The chief executive of British Airways said today the carrier "always will be a premium airline", though added the airline remained unapologetic about cost-cutting in order to face off against rising competition.

Speaking at the Aviation Club lunch, Alex Cruz said: "Let me make our position clear: we are, and always will be, a premium airline. And we are, and always will be, committed to customer choice."

"Given some of the fares in the marketplace, we make no apology for making ourselves more efficient in various ways so we can consistently compete effectively," he added. "30 years ago when BA was privatised, our cheapest fare to Rome was - in today's money - £398. Now, it's £80."

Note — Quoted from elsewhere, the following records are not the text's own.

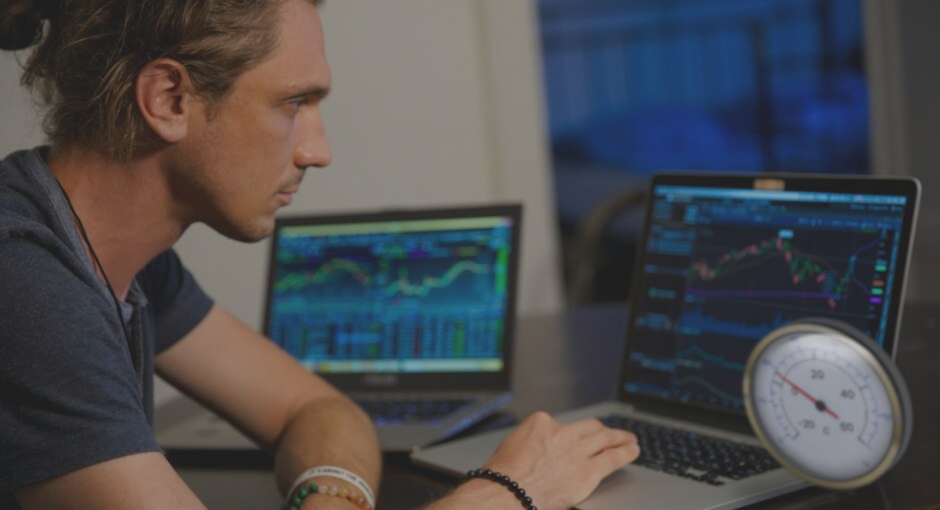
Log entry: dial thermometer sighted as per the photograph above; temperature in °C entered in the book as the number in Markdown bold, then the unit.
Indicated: **4** °C
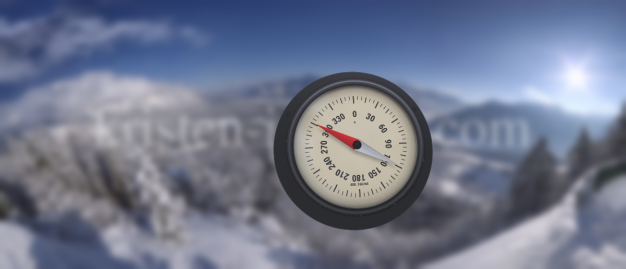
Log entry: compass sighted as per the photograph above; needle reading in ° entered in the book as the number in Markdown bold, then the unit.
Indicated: **300** °
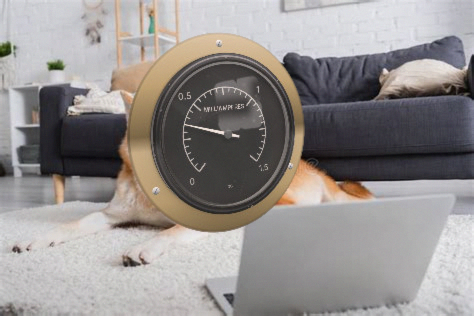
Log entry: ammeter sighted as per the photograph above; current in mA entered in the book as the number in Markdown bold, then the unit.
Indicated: **0.35** mA
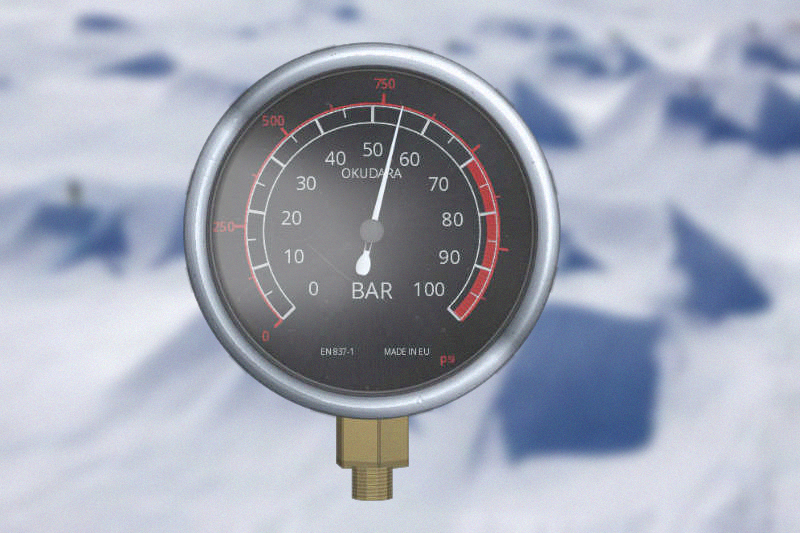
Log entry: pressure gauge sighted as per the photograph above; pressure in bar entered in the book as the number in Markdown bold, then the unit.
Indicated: **55** bar
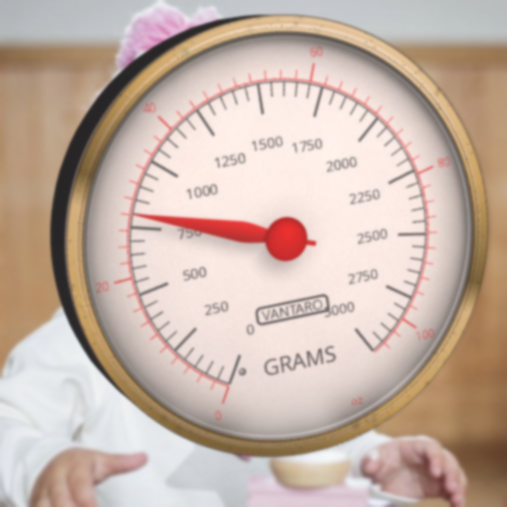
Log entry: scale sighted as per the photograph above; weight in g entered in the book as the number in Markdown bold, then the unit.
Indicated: **800** g
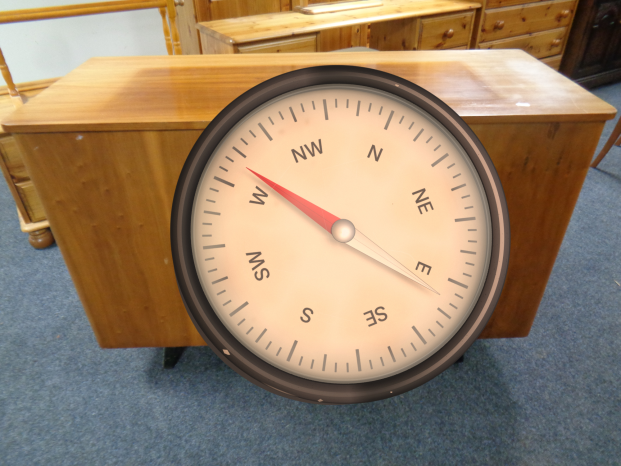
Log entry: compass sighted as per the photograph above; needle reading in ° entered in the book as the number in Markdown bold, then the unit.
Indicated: **280** °
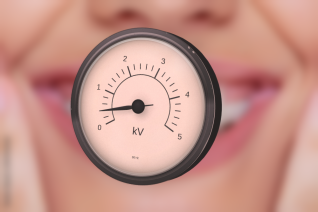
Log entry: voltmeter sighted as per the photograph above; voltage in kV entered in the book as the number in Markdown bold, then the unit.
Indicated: **0.4** kV
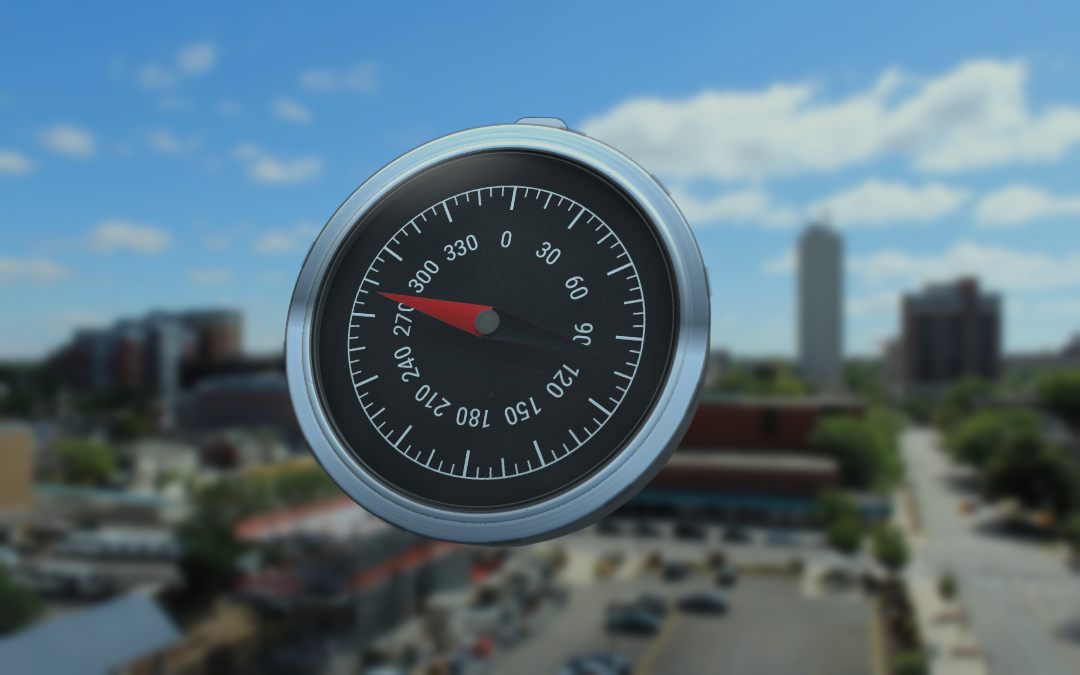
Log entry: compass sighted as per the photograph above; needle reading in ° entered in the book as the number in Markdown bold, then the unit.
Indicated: **280** °
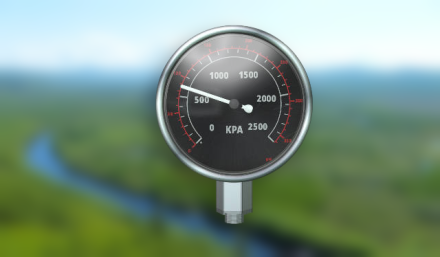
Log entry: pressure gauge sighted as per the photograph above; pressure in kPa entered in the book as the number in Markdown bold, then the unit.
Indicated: **600** kPa
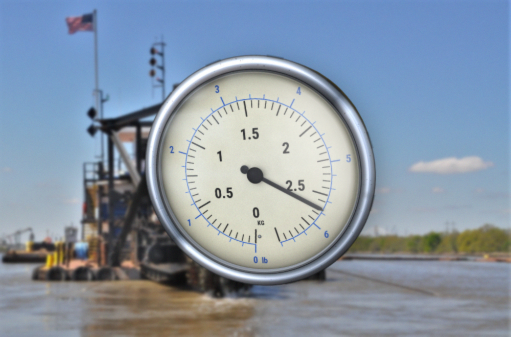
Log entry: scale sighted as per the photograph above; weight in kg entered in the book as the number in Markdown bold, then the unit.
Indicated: **2.6** kg
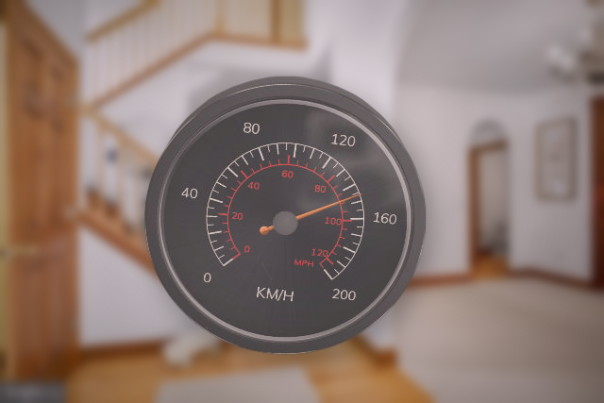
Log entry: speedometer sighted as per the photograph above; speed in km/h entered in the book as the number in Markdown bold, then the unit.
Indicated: **145** km/h
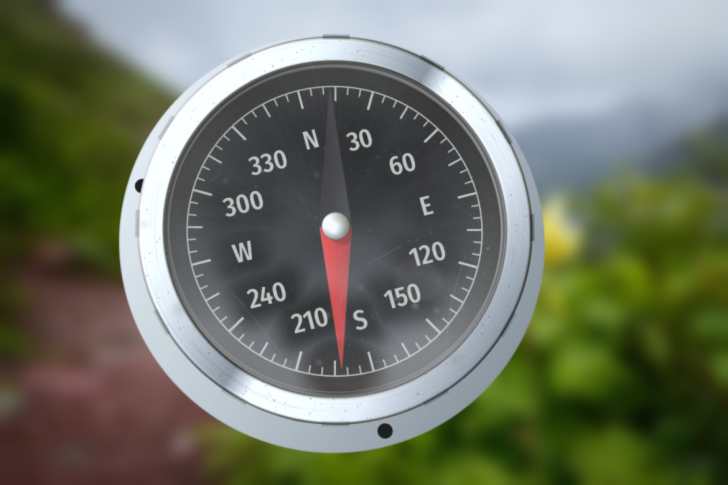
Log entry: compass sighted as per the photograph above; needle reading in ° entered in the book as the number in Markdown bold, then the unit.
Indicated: **192.5** °
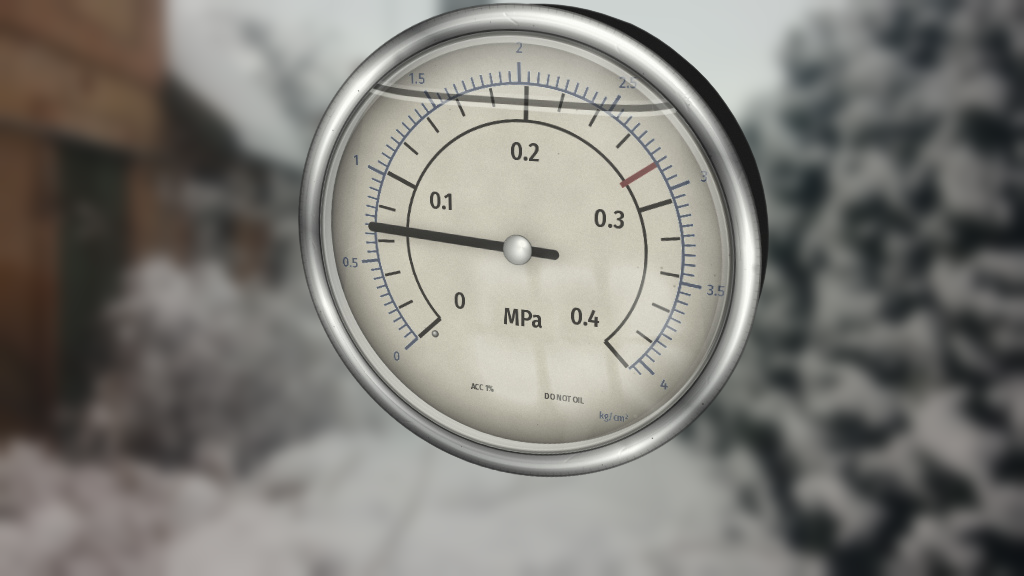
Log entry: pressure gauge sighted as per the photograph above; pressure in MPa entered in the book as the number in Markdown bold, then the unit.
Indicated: **0.07** MPa
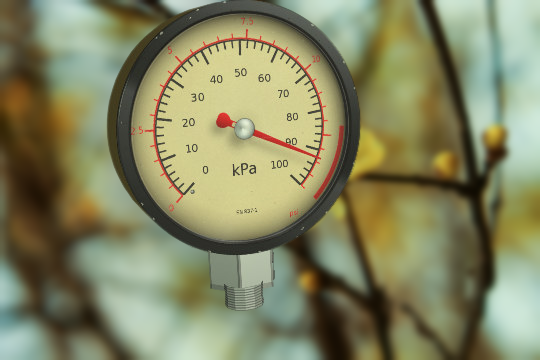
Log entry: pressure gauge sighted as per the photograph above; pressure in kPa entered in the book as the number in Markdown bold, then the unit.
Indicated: **92** kPa
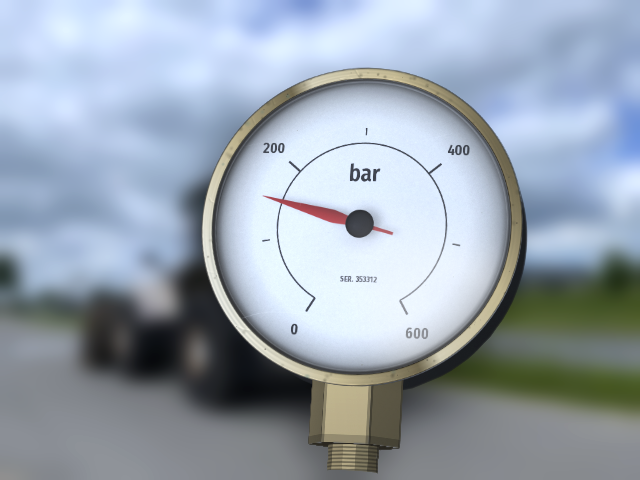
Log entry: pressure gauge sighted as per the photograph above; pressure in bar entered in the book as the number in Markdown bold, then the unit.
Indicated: **150** bar
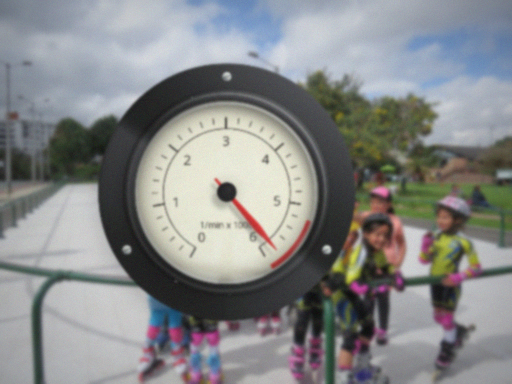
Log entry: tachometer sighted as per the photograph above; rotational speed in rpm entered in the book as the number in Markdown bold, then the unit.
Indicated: **5800** rpm
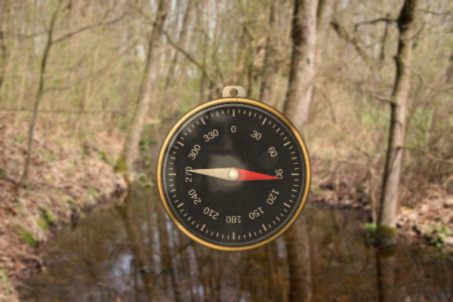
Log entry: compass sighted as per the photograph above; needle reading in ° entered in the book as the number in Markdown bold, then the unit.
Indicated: **95** °
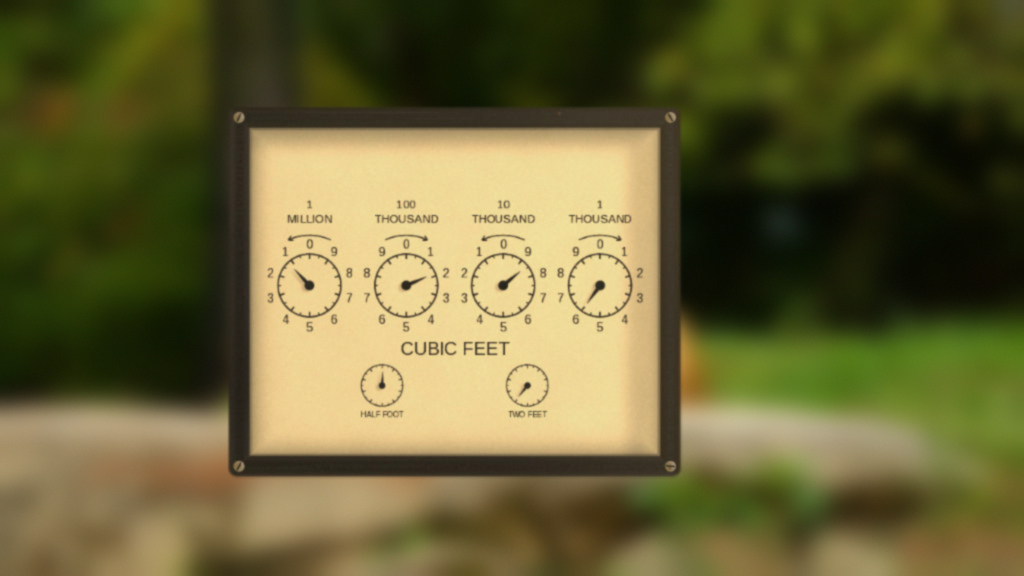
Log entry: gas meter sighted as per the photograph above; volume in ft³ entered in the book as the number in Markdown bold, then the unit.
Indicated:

Read more: BA brings back second meal for long-haul flights amid rising competition

Cruz said BA is reducing back-office headcount, and reiterated that the airline was discussing future pension arrangements with "colleagues and trade unions", after announcing proposals in September to move employees onto a new plan. As well as some of the obvious competitive challenges, Cruz said the rising customer expectation brought from the likes of Uber, Amazon and Deliveroo was providing a fresh test.

While BA owner IAG has been running its own accelerator programmes to work with budding industry startups, Cruz said an increasing number of new firms are encroaching with apps and services "that inch into our operating models".

The airline is "working very hard" on its response to the disruption, with Cruz saying BA will unveil more details next year.

The carrier has been fighting off criticism over cutting perks, with the introduction of buy-on-board catering for economy customers getting off to a bumpy start. Today, Cruz said many of his carrier's attributes can be "overlooked", citing its punctuality record on departures from the capital as the best "of all the big three short-haul carriers".

Last month, the airline announced a £4.5bn investment programme which includes boosting catering on long-haul flights, in an effort to revamp the airline in an increasingly competitive environment.

IAG picked up Gatwick slots left by collapsed airline Monarch last month, and Cruz said today discussion is underway to pick which destinations they will be used for.